> _WHAT THE TASK REQUIRES_: Give an exact copy of the data that follows, but none of its pictures.

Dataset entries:
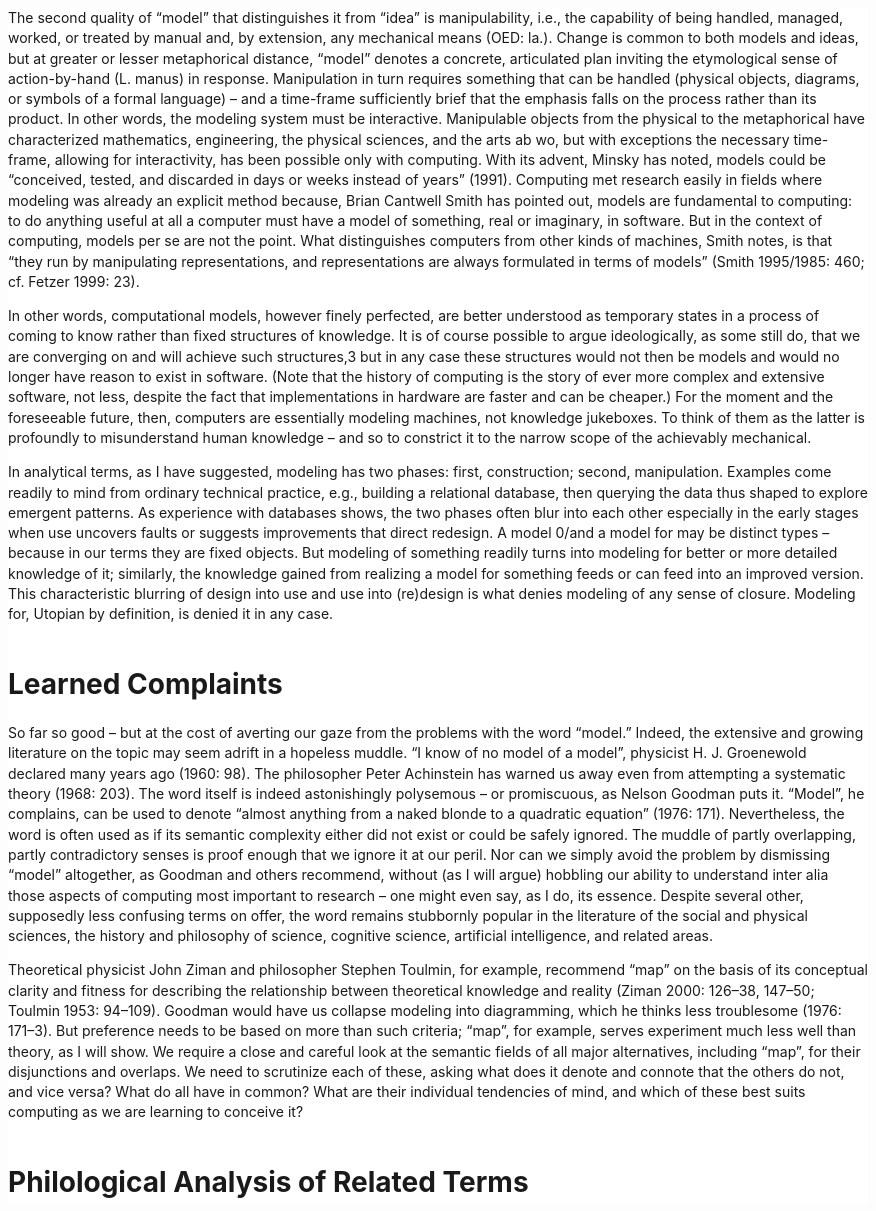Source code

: <p>The second quality of “model” that distinguishes it from “idea” is manipulability, i.e., the capability of being handled, managed, worked, or treated by manual and, by extension, any mechanical means (OED: la.). Change is common to both models and ideas, but at greater or lesser metaphorical distance, “model” denotes a concrete, articulated plan inviting the etymological sense of action-by-hand (L. manus) in response. Manipulation in turn requires something that can be handled (physical objects, diagrams, or symbols of a formal language) – and a time-frame sufficiently brief that the emphasis falls on the process rather than its product. In other words, the modeling system must be interactive. Manipulable objects from the physical to the metaphorical have characterized mathematics, engineering, the physical sciences, and the arts ab wo, but with exceptions the necessary time-frame, allowing for interactivity, has been possible only with computing. With its advent, Minsky has noted, models could be “conceived, tested, and discarded in days or weeks instead of years” (1991). Computing met research easily in fields where modeling was already an explicit method because, Brian Cantwell Smith has pointed out, models are fundamental to computing: to do anything useful at all a computer must have a model of something, real or imaginary, in software. But in the context of computing, models per se are not the point. What distinguishes computers from other kinds of machines, Smith notes, is that “they run by manipulating representations, and representations are always formulated in terms of models” (Smith 1995/1985: 460; cf. Fetzer 1999: 23).</p>
<p>In other words, computational models, however finely perfected, are better understood as temporary states in a process of coming to know rather than fixed structures of knowledge. It is of course possible to argue ideologically, as some still do, that we are converging on and will achieve such structures,3 but in any case these structures would not then be models and would no longer have reason to exist in software. (Note that the history of computing is the story of ever more complex and extensive software, not less, despite the fact that implementations in hardware are faster and can be cheaper.) For the moment and the foreseeable future, then, computers are essentially modeling machines, not knowledge jukeboxes. To think of them as the latter is profoundly to misunderstand human knowledge – and so to constrict it to the narrow scope of the achievably mechanical.</p>
<p>In analytical terms, as I have suggested, modeling has two phases: first, construction; second, manipulation. Examples come readily to mind from ordinary technical practice, e.g., building a relational database, then querying the data thus shaped to explore emergent patterns. As experience with databases shows, the two phases often blur into each other especially in the early stages when use uncovers faults or suggests improvements that direct redesign. A model 0/and a model for may be distinct types – because in our terms they are fixed objects. But modeling of something readily turns into modeling for better or more detailed knowledge of it; similarly, the knowledge gained from realizing a model for something feeds or can feed into an improved version. This characteristic blurring of design into use and use into (re)design is what denies modeling of any sense of closure. Modeling for, Utopian by definition, is denied it in any case.</p>
<h1 id="learned-complaints">Learned Complaints</h1>
<p>So far so good – but at the cost of averting our gaze from the problems with the word “model.” Indeed, the extensive and growing literature on the topic may seem adrift in a hopeless muddle. “I know of no model of a model”, physicist H. J. Groenewold declared many years ago (1960: 98). The philosopher Peter Achinstein has warned us away even from attempting a systematic theory (1968: 203). The word itself is indeed astonishingly polysemous – or promiscuous, as Nelson Goodman puts it. “Model”, he complains, can be used to denote “almost anything from a naked blonde to a quadratic equation” (1976: 171). Nevertheless, the word is often used as if its semantic complexity either did not exist or could be safely ignored. The muddle of partly overlapping, partly contradictory senses is proof enough that we ignore it at our peril. Nor can we simply avoid the problem by dismissing “model” altogether, as Goodman and others recommend, without (as I will argue) hobbling our ability to understand inter alia those aspects of computing most important to research – one might even say, as I do, its essence. Despite several other, supposedly less confusing terms on offer, the word remains stubbornly popular in the literature of the social and physical sciences, the history and philosophy of science, cognitive science, artificial intelligence, and related areas.</p>
<p>Theoretical physicist John Ziman and philosopher Stephen Toulmin, for example, recommend “map” on the basis of its conceptual clarity and fitness for describing the relationship between theoretical knowledge and reality (Ziman 2000: 126–38, 147–50; Toulmin 1953: 94–109). Goodman would have us collapse modeling into diagramming, which he thinks less troublesome (1976: 171–3). But preference needs to be based on more than such criteria; “map”, for example, serves experiment much less well than theory, as I will show. We require a close and careful look at the semantic fields of all major alternatives, including “map”, for their disjunctions and overlaps. We need to scrutinize each of these, asking what does it denote and connote that the others do not, and vice versa? What do all have in common? What are their individual tendencies of mind, and which of these best suits computing as we are learning to conceive it?</p>
<h1 id="philological-analysis-of-related-terms">Philological Analysis of Related Terms</h1>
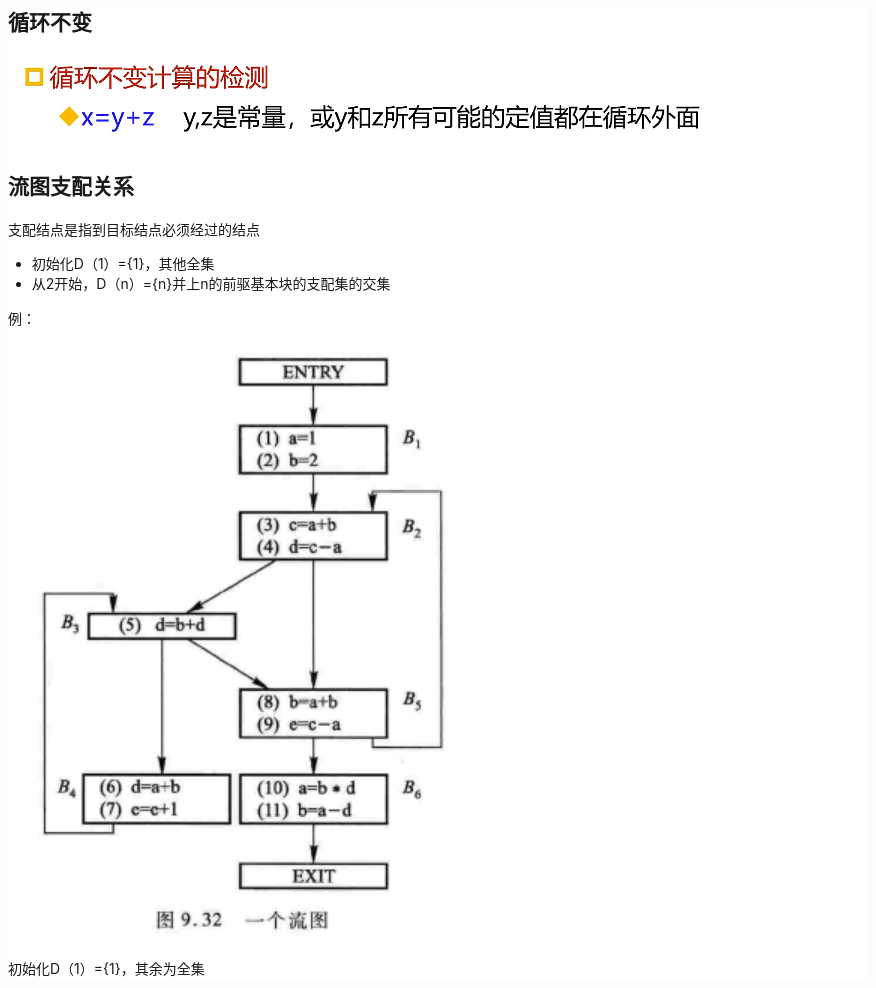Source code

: ## 循环不变

![image-20231229152632386](assets/image-20231229152632386.png)

## 流图支配关系

支配结点是指到目标结点必须经过的结点

- 初始化D（1）={1}，其他全集
- 从2开始，D（n）={n}并上n的前驱基本块的支配集的交集

例：

![image-20231229143035854](assets/image-20231229143035854.png)

初始化D（1）={1}，其余为全集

> _SOLUTION_:
Source code

: <p>The second quality of “model” that distinguishes it from “idea” is manipulability, i.e., the capability of being handled, managed, worked, or treated by manual and, by extension, any mechanical means (OED: la.). Change is common to both models and ideas, but at greater or lesser metaphorical distance, “model” denotes a concrete, articulated plan inviting the etymological sense of action-by-hand (L. manus) in response. Manipulation in turn requires something that can be handled (physical objects, diagrams, or symbols of a formal language) – and a time-frame sufficiently brief that the emphasis falls on the process rather than its product. In other words, the modeling system must be interactive. Manipulable objects from the physical to the metaphorical have characterized mathematics, engineering, the physical sciences, and the arts ab wo, but with exceptions the necessary time-frame, allowing for interactivity, has been possible only with computing. With its advent, Minsky has noted, models could be “conceived, tested, and discarded in days or weeks instead of years” (1991). Computing met research easily in fields where modeling was already an explicit method because, Brian Cantwell Smith has pointed out, models are fundamental to computing: to do anything useful at all a computer must have a model of something, real or imaginary, in software. But in the context of computing, models per se are not the point. What distinguishes computers from other kinds of machines, Smith notes, is that “they run by manipulating representations, and representations are always formulated in terms of models” (Smith 1995/1985: 460; cf. Fetzer 1999: 23).</p>
<p>In other words, computational models, however finely perfected, are better understood as temporary states in a process of coming to know rather than fixed structures of knowledge. It is of course possible to argue ideologically, as some still do, that we are converging on and will achieve such structures,3 but in any case these structures would not then be models and would no longer have reason to exist in software. (Note that the history of computing is the story of ever more complex and extensive software, not less, despite the fact that implementations in hardware are faster and can be cheaper.) For the moment and the foreseeable future, then, computers are essentially modeling machines, not knowledge jukeboxes. To think of them as the latter is profoundly to misunderstand human knowledge – and so to constrict it to the narrow scope of the achievably mechanical.</p>
<p>In analytical terms, as I have suggested, modeling has two phases: first, construction; second, manipulation. Examples come readily to mind from ordinary technical practice, e.g., building a relational database, then querying the data thus shaped to explore emergent patterns. As experience with databases shows, the two phases often blur into each other especially in the early stages when use uncovers faults or suggests improvements that direct redesign. A model 0/and a model for may be distinct types – because in our terms they are fixed objects. But modeling of something readily turns into modeling for better or more detailed knowledge of it; similarly, the knowledge gained from realizing a model for something feeds or can feed into an improved version. This characteristic blurring of design into use and use into (re)design is what denies modeling of any sense of closure. Modeling for, Utopian by definition, is denied it in any case.</p>
<h1 id="learned-complaints">Learned Complaints</h1>
<p>So far so good – but at the cost of averting our gaze from the problems with the word “model.” Indeed, the extensive and growing literature on the topic may seem adrift in a hopeless muddle. “I know of no model of a model”, physicist H. J. Groenewold declared many years ago (1960: 98). The philosopher Peter Achinstein has warned us away even from attempting a systematic theory (1968: 203). The word itself is indeed astonishingly polysemous – or promiscuous, as Nelson Goodman puts it. “Model”, he complains, can be used to denote “almost anything from a naked blonde to a quadratic equation” (1976: 171). Nevertheless, the word is often used as if its semantic complexity either did not exist or could be safely ignored. The muddle of partly overlapping, partly contradictory senses is proof enough that we ignore it at our peril. Nor can we simply avoid the problem by dismissing “model” altogether, as Goodman and others recommend, without (as I will argue) hobbling our ability to understand inter alia those aspects of computing most important to research – one might even say, as I do, its essence. Despite several other, supposedly less confusing terms on offer, the word remains stubbornly popular in the literature of the social and physical sciences, the history and philosophy of science, cognitive science, artificial intelligence, and related areas.</p>
<p>Theoretical physicist John Ziman and philosopher Stephen Toulmin, for example, recommend “map” on the basis of its conceptual clarity and fitness for describing the relationship between theoretical knowledge and reality (Ziman 2000: 126–38, 147–50; Toulmin 1953: 94–109). Goodman would have us collapse modeling into diagramming, which he thinks less troublesome (1976: 171–3). But preference needs to be based on more than such criteria; “map”, for example, serves experiment much less well than theory, as I will show. We require a close and careful look at the semantic fields of all major alternatives, including “map”, for their disjunctions and overlaps. We need to scrutinize each of these, asking what does it denote and connote that the others do not, and vice versa? What do all have in common? What are their individual tendencies of mind, and which of these best suits computing as we are learning to conceive it?</p>
<h1 id="philological-analysis-of-related-terms">Philological Analysis of Related Terms</h1>
Source code

: ## 循环不变

![image-20231229152632386](assets/image-20231229152632386.png)

## 流图支配关系

支配结点是指到目标结点必须经过的结点

- 初始化D（1）={1}，其他全集
- 从2开始，D（n）={n}并上n的前驱基本块的支配集的交集

例：

![image-20231229143035854](assets/image-20231229143035854.png)

初始化D（1）={1}，其余为全集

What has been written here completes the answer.